New Vector was founded by the creators of to support development of the Matrix protocol as well as the development of commercial applications and services to support growth of the Matrix network. These include the flagship Matrix client Riot, homeserver hosting services through Modular as well as further enterprise deployment and support services.

To try out Riot and Matrix for yourself, go to this link!

And for those of you who got this far, here’s a more detailed summary of why we believe Matrix represents a radically different and beneficial alternative for the future of real-time messaging:

Open standard

The Matrix codebase, which is federated by the non-profit Matrix Foundation, is publicly available and entirely open to scrutiny. There’s no proprietary code, no central controlling entity and therefore no hidden backdoors. This openness means that trust is inherent in the Matrix network. Everyone knows exactly how the code is constructed and how their data is being handled.

It also means anyone can develop their own applications or host homeservers to communicate via the Matrix protocol, and that by building on this standard they will be by nature interoperable. Any clients and servers communicating via the Matrix standard will able to communicate seamlessly with one another. Matrix thereby promises to liberate real-time communications from closed silos. Its open standard will encourage a rich ecosystem of applications and clients to flourish around it, just as email has enjoyed since the 1980s when SMTP was adopted as it’s a shared, open infrastructure.

Decentralised network

This has multiple benefits — not only can anyone host a homeserver and communicate via the protocol, but every server retains total self-sovereignty over its users’ data. This democratises control over communication and has the added benefit of creating a highly durable communications network.

Matrix operates as a decentralised conversation store — so when you send a message in Matrix, it is replicated over all the servers whose users are participating in a given conversation. This means that Matrix conversations span across multiple servers and there is no single point of control or failure in a conversation. And even if your server goes offline, the conversation can continue uninterrupted elsewhere until it returns.

Highly secure

The decentralised network and open-source code base remove the need for a trusted central party in the network. In addition, Matrix also supports end-to-end encryptionfor all individual, group messages and calls. State-of-the-art security is provided via the open-standard Olm and Megolm cryptographic ratchets which ensures that only intended recipients can ever decrypt messages, as well as warning when any unexpected devices are added to the conversation. Matrix’s encryption is based on the Double Ratchet Algorithm popularised by Signal but here extended to support encryption to rooms containing thousands of devices.

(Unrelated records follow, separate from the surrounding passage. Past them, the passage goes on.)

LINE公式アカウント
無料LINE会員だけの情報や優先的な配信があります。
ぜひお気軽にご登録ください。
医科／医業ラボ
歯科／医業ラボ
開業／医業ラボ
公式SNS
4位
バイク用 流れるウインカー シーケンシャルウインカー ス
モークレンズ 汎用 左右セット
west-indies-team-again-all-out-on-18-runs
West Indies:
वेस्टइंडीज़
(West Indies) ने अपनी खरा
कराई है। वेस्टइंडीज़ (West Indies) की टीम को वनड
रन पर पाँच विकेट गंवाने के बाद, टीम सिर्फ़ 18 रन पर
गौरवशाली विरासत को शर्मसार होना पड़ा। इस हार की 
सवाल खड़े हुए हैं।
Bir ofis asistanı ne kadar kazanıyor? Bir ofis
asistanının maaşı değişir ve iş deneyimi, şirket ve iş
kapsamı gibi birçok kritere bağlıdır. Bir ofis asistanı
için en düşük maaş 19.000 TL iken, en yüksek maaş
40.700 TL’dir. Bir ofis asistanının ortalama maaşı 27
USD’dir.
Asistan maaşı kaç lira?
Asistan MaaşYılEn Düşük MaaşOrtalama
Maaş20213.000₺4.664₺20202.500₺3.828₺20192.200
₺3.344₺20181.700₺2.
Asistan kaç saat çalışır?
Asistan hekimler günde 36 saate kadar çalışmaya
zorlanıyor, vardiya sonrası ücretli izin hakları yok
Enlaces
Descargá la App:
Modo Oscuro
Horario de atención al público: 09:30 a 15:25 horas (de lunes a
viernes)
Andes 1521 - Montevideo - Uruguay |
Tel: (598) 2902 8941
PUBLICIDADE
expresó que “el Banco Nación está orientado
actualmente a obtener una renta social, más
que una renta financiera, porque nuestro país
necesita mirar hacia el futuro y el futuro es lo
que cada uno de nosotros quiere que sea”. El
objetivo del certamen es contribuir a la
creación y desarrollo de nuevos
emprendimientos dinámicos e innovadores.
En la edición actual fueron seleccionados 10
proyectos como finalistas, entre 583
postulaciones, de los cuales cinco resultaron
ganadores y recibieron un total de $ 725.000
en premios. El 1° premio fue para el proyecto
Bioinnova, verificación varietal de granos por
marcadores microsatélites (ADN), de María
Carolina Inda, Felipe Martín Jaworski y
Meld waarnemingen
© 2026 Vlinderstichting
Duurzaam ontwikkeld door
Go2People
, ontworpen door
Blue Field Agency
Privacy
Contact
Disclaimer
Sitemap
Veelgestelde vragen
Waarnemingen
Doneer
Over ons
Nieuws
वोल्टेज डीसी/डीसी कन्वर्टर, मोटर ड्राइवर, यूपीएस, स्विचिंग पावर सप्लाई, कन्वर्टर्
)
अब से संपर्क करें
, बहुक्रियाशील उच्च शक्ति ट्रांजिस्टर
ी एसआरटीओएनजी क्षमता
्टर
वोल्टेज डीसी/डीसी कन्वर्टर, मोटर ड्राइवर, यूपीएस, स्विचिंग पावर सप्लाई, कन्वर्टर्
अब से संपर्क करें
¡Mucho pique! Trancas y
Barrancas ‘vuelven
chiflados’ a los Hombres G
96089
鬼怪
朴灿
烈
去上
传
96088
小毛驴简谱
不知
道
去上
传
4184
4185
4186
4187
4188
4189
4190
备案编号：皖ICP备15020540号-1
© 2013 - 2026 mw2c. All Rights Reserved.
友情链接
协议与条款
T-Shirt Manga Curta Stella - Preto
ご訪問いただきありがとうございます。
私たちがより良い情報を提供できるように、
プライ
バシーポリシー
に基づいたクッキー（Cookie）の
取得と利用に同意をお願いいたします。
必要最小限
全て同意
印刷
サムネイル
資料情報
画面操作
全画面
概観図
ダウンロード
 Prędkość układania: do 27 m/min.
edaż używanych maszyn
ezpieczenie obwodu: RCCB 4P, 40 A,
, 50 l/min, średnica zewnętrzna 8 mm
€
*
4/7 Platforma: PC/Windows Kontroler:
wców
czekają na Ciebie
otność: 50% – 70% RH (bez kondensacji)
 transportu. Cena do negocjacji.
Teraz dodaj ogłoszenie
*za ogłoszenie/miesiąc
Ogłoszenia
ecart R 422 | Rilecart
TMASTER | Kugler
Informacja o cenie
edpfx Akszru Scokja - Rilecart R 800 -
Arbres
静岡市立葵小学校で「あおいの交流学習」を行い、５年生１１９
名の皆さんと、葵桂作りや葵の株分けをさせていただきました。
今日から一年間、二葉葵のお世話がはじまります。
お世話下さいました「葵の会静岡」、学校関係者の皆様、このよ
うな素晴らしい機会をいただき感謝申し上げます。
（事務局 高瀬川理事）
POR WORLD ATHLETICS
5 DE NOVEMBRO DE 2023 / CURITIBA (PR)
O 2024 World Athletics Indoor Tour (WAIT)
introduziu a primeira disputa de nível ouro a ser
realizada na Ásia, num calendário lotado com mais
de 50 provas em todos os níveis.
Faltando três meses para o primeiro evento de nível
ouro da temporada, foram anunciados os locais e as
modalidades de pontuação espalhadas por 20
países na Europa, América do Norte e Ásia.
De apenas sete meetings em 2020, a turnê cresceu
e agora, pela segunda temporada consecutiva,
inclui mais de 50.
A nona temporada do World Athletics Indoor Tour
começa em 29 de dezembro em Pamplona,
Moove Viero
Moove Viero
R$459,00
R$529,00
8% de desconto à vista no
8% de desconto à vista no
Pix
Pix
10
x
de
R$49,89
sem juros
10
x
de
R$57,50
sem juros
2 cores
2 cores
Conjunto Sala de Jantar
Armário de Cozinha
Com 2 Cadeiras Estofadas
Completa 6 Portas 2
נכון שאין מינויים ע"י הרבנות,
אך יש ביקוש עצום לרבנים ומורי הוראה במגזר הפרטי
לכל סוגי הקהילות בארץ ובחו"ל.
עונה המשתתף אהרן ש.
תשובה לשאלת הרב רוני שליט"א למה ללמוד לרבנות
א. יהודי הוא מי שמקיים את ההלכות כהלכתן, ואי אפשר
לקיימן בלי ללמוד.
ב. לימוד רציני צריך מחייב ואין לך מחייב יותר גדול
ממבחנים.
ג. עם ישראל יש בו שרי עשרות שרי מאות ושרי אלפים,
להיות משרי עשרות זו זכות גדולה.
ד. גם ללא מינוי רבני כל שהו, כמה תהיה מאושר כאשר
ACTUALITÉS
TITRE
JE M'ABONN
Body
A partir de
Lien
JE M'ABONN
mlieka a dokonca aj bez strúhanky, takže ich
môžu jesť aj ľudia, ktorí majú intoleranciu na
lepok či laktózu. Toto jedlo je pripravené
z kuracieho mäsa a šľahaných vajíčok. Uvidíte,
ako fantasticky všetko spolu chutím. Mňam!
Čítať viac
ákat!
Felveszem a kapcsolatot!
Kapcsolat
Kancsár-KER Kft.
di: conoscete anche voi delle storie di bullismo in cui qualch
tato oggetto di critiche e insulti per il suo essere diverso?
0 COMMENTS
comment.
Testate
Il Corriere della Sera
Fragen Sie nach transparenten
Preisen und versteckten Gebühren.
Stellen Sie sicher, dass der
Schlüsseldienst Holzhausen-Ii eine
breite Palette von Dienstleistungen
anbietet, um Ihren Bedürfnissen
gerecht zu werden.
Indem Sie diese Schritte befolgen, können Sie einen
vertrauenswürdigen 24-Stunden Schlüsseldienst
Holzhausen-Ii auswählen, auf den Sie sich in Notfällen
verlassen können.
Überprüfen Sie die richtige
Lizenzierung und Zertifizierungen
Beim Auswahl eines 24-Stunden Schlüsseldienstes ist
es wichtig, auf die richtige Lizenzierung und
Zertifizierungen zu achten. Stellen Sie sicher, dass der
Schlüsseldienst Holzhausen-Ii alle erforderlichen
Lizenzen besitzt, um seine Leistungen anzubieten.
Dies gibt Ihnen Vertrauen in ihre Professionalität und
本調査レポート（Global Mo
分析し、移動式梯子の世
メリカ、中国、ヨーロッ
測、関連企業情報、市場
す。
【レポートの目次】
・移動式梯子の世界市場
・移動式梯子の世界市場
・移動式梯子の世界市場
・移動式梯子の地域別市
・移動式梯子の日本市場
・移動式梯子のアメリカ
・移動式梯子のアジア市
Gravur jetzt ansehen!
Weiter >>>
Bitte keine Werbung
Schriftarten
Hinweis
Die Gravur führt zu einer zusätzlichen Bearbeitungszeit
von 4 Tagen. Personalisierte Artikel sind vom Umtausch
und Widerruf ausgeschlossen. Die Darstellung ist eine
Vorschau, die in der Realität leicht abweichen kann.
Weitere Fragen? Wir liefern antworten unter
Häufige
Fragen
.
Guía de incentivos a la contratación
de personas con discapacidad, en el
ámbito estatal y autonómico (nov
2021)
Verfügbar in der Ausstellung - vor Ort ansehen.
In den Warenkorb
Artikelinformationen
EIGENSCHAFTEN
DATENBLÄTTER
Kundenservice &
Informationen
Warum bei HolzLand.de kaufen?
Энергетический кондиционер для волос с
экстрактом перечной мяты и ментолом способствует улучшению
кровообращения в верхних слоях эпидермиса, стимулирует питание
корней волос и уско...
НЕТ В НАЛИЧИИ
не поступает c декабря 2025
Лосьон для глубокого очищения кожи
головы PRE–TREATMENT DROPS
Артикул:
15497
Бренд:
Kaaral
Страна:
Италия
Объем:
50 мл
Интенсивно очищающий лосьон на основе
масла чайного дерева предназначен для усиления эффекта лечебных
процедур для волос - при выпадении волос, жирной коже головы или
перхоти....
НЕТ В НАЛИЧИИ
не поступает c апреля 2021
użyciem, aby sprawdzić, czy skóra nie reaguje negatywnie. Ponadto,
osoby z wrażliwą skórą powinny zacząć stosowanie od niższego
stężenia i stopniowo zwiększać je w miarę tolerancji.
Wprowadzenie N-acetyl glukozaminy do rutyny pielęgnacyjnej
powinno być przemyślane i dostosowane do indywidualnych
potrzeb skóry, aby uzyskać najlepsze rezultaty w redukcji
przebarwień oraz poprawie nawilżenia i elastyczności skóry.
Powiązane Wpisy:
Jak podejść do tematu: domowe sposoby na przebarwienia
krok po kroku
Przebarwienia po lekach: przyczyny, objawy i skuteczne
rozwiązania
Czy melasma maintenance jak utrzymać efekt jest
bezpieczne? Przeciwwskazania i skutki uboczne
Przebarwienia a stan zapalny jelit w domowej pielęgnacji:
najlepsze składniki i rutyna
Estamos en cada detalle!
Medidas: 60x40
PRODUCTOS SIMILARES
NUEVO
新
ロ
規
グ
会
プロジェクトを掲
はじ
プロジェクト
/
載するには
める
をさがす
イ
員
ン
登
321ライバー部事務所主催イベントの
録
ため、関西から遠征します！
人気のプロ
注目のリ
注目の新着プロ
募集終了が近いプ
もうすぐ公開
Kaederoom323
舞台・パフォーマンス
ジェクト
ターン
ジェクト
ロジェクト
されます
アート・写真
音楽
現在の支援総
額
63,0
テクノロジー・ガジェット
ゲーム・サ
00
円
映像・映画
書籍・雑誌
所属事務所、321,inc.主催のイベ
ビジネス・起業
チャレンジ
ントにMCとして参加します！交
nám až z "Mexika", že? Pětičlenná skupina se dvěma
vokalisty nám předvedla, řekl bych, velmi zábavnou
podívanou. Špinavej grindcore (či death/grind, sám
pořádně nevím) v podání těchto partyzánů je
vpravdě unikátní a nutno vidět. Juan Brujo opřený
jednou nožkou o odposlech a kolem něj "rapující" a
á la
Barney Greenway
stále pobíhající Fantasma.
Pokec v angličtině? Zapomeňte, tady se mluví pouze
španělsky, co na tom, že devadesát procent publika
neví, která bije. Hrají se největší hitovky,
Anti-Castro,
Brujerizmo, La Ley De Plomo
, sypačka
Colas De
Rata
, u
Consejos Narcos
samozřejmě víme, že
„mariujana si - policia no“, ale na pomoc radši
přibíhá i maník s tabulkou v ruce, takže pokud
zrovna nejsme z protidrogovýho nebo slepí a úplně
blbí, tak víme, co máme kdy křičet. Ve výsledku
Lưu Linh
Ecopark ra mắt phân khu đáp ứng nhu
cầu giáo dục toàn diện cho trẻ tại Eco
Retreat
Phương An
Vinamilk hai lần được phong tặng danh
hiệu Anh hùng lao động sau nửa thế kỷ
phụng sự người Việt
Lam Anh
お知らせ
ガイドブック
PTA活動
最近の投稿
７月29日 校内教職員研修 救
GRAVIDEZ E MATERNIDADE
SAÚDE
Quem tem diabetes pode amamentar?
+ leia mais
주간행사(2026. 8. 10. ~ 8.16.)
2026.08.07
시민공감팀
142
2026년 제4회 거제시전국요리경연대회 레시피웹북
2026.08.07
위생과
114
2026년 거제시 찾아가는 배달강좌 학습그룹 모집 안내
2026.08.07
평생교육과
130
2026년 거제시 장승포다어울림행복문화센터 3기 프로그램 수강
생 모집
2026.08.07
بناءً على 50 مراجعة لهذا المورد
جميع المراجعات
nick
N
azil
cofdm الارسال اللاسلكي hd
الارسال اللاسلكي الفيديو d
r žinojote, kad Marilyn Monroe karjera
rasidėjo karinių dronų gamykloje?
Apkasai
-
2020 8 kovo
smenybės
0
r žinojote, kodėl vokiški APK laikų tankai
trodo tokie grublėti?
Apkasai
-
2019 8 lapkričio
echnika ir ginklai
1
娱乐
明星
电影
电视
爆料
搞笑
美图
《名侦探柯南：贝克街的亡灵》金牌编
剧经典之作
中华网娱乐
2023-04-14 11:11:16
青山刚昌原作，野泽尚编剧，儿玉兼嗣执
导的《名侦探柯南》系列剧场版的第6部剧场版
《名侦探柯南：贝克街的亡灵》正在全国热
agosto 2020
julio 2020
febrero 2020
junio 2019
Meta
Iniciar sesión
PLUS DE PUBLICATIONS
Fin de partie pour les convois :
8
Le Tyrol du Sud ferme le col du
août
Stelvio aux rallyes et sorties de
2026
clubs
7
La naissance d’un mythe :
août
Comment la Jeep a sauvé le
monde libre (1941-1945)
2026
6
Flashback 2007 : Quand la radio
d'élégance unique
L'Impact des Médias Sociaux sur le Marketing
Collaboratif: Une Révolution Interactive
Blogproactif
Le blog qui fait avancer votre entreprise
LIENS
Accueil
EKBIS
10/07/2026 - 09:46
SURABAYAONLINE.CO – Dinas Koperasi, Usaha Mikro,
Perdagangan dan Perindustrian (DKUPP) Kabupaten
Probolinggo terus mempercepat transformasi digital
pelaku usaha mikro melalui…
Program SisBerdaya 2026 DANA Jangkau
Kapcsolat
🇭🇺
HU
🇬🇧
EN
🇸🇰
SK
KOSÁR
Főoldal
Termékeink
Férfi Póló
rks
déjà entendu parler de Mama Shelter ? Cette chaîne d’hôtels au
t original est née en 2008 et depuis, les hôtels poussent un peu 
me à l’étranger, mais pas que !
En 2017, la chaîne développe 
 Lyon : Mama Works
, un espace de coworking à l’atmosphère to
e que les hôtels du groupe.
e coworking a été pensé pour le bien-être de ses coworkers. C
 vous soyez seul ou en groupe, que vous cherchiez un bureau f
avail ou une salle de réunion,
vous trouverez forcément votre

Offered by default are 1:1/group chat, typing notifications, read receipts, reactions, formatted and editable msgs, synchronised conversation history, VoIP calls, conferences and file transfer offered by default. And Matrix supports bridging into existing communications platforms. The protocol actually enables interoperability between previously closed platforms with bridges into external networks. There are already bridges supporting communication with Slack, IRC, Gitter, Discord, Telegram, Facebook Messenger, Email, Text, WhatsApp and many others.

Bridging in this way doesn’t simply allow individuals to communicate with multiple external networks from Matrix. It also provides flexibility to businesses who can keep their internal communications networks under their own control whilst communicating with wider external networks or integrating with existing business tools to maximise productivity.